Joseph LeConte supported the theories of 19th-century biologist Louis Agassiz, who held racist views about Black people, the physics faculty's letter said. Wick Haxton, chair of UC Berkeley's physics department, said the physics faculty had been aware of the issue.

"The Physics Department first learned about the history of the LeConte brothers, particularly Joseph LeConte, from local newspaper articles in the fall of 2017," Haxton said. "In a faculty meeting held in January 2018, the faculty decided to support a name change, if such a change were proposed by others on campus. But we did not take the initiative ourselves to call for such a change prior to our faculty resolution last month."

Sabrina Agarwal, one of the scholars who endorsed the letter calling for renaming Kroeber Hall, is a professor of anthropology and chair of the university's Native American Graves Protection and Repatriation Act advisory committee. She said Kroeber did so much harm that it's not justified to keep his name on the building.

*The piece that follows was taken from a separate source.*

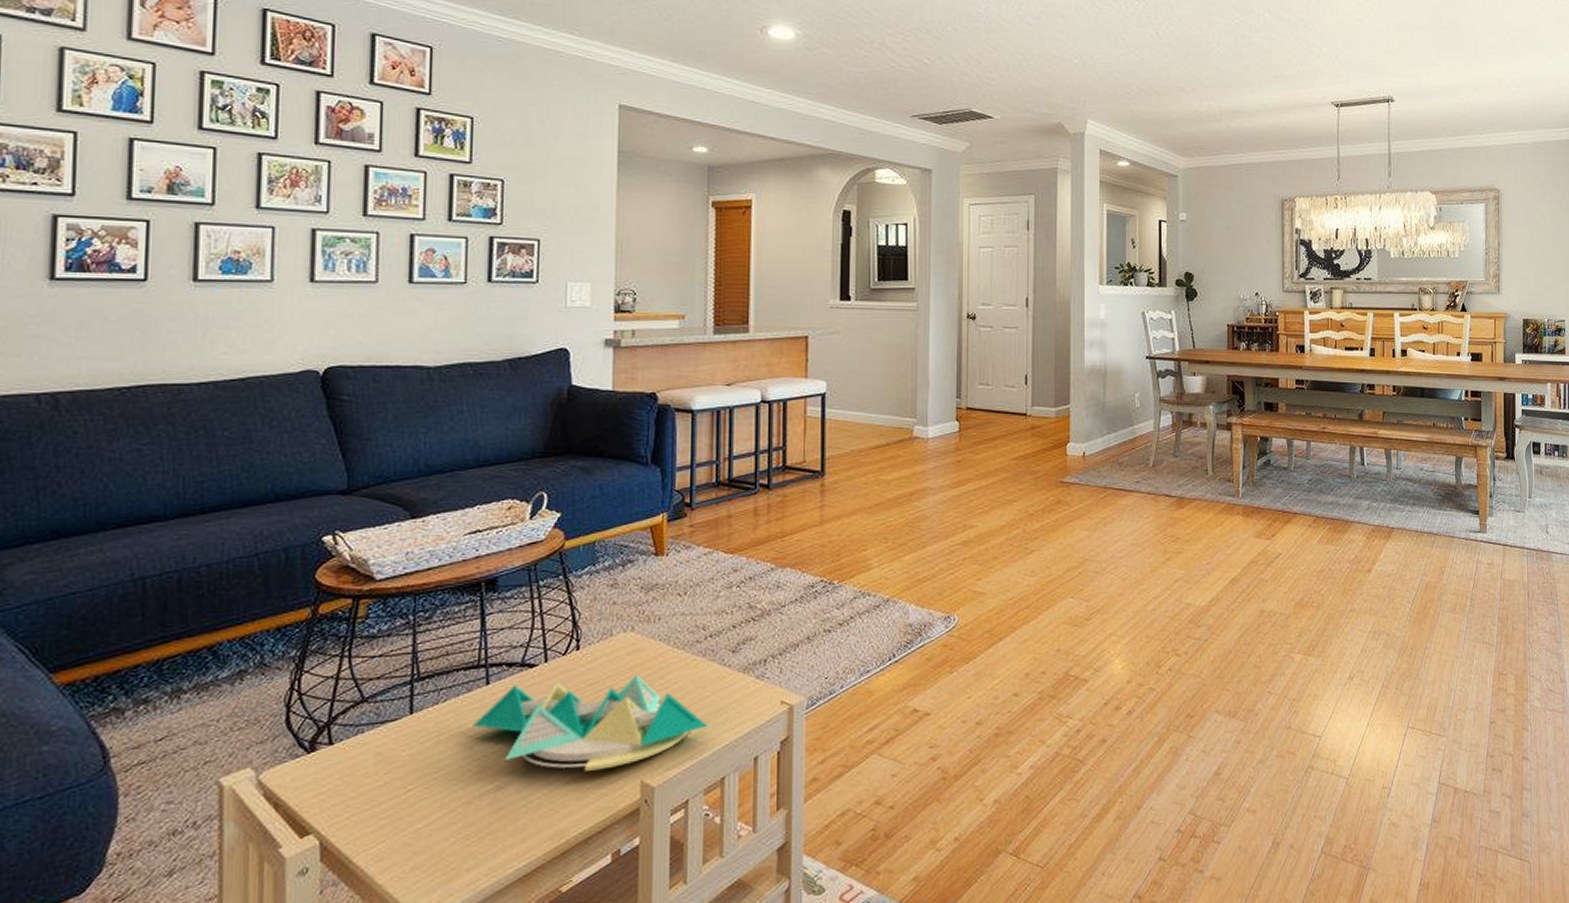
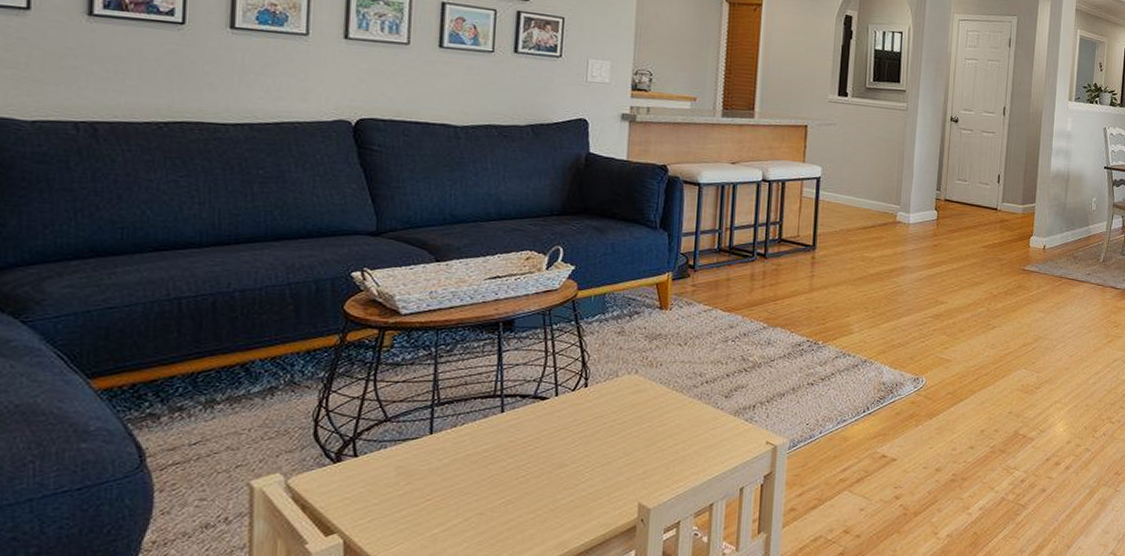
board game: present [473,674,708,771] -> none [487,411,701,492]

Members of the Building Name Review Committee are soliciting feedback online on both proposals. The public comment period may close as early as Wednesday, July 15. The first review of the comments is set for July 20.

Berkeley Law's main building's name was removed in January after a lecturer discovered John Henry Boalt's racist writings. Boalt was an attorney in Oakland in the 19th century whose wife donated to the school in his name.

The two latest proposals are only for removing the buildings' name. Renaming them requires a separate process, university officials said.